- Developer: Keys Factory
- Publisher: Nintendo
- Composers: Masaru Tajima Shinji Ushiroda
- Platform: Wii
- Release: JP: September 7, 2010; NA: October 18, 2010; PAL: November 5, 2010;
- Genre: Puzzle
- Mode: Single-player

= ThruSpace =

2010 WiiWare game

ThruSpace, known in Europe as ThruSpace: High Velocity 3D Puzzle and in Japan as Surinuke Anatōsu (すりぬけアナトウス), is a 2010 puzzle video game developed by Japanese studio Keys Factory and published by Nintendo for the Wii. It was released on the WiiWare service. Players play as a block known as a "Keydron", and use the Wii Remote to rotate the Keydron so it will fit in gaps in walls that approach it.

== Gameplay ==
Playing as a Keydron, players must rotate the Wii Remote to rotate the Keydron so it will fit in gaps that approach the player. There are multiple difficulty levels, each one changing Keydron to become more complex shapes. Occasionally, crystals appear in gaps in the wall, which will give the player bonus points when collected. Players play for a high score.

== Reception ==

ThruSpace received "mixed or average reviews" according to the review aggregation website Metacritic.
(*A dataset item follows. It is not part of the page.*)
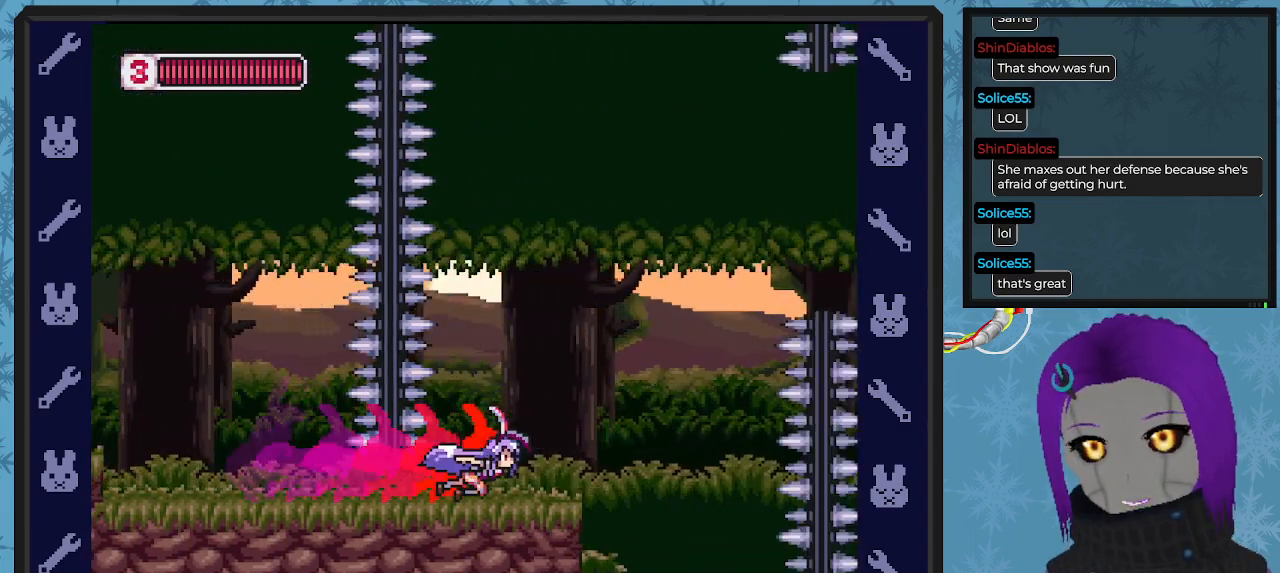
{"buttons": ["A", "B", "DPAD_RIGHT"], "left_stick": "center", "events": [[100, "B", "up"], [100, "DPAD_RIGHT", "up"], [400, "DPAD_RIGHT", "down"], [433, "B", "down"], [467, "A", "down"]]}
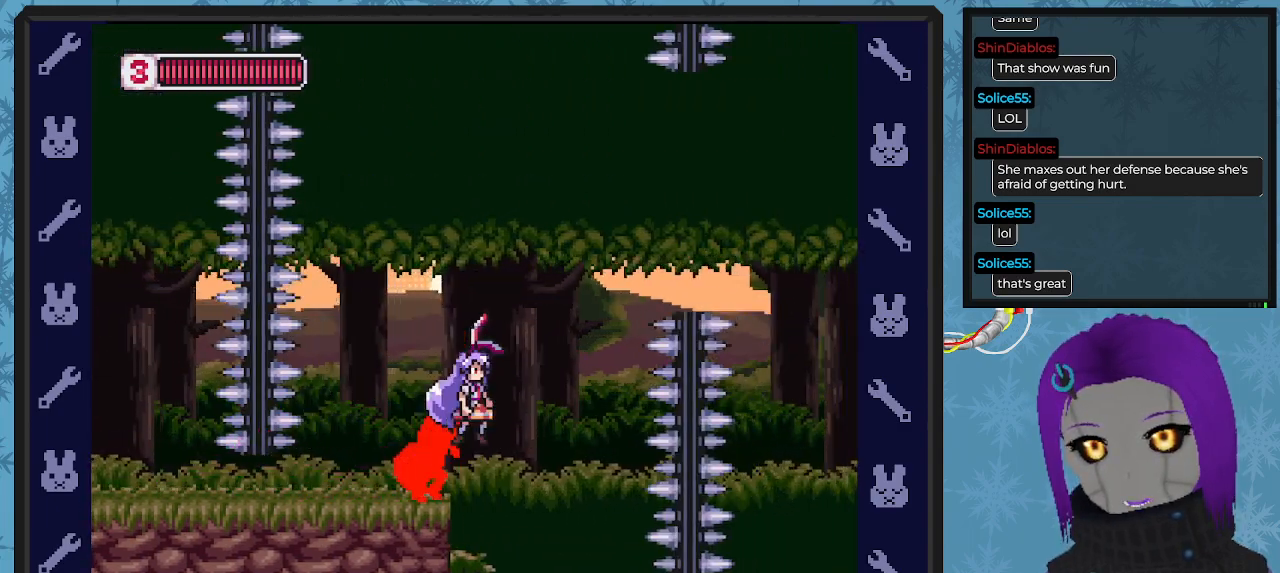
{"buttons": ["DPAD_RIGHT"], "left_stick": "center", "events": [[400, "A", "up"], [467, "B", "up"]]}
Eurogamers Kristan Reed called the game "relatively simple", but still praised the game's difficulty.

Aggregate score
| Aggregator | Score |
|---|---|
| Metacritic | 73/100 |

Review scores
| Publication | Score |
|---|---|
| Eurogamer | 8/10 |
| GamesMaster | 70% |
| NGamer | 60% |
| Nintendo Life | 7/10 |
| Official Nintendo Magazine | 75% |

== Sequel ==
ThruSpace received a sequel on the Nintendo 3DS, called Ketzal's Corridors. It follows the same gameplay loop of ThruSpace, but with a more distinct art style.